### THE INPUT
- - - - - - -
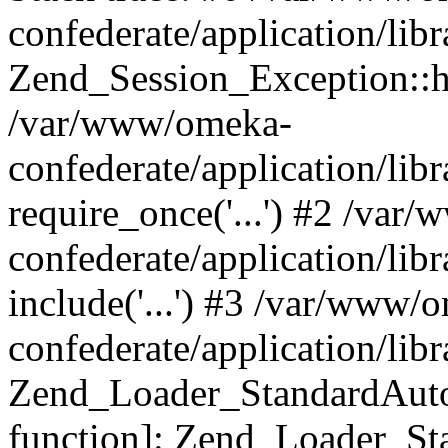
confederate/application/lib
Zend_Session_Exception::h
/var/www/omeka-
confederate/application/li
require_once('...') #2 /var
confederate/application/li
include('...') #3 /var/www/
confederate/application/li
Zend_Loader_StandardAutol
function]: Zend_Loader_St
- - - - - - -
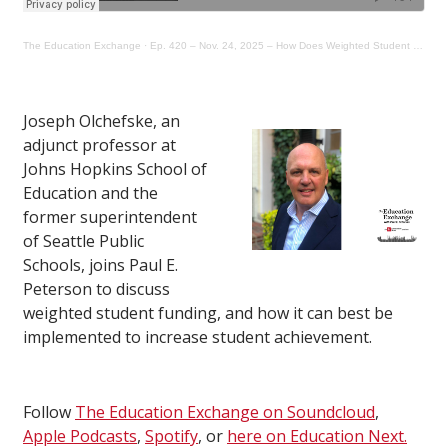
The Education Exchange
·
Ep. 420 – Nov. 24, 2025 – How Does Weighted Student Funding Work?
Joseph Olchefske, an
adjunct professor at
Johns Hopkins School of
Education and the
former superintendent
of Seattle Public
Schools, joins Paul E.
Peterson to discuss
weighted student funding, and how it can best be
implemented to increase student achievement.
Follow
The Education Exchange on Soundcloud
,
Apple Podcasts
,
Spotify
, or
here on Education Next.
- - - - - - -
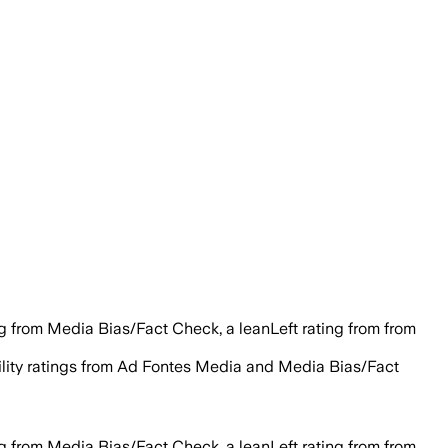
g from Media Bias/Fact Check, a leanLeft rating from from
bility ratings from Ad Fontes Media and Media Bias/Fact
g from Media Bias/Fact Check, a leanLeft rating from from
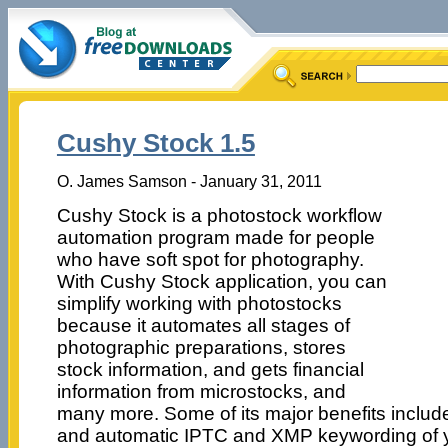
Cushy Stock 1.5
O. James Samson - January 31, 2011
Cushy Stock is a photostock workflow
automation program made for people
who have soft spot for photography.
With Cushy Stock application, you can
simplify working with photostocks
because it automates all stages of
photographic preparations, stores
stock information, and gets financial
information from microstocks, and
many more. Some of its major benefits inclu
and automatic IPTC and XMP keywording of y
- - - - - - -
### YOUR INSTRUCTIONS
Reproduce each line of the entries in which the word "Exchange" is found.

### TASK RESPONSE
The Education Exchange
The Education Exchange on Soundcloud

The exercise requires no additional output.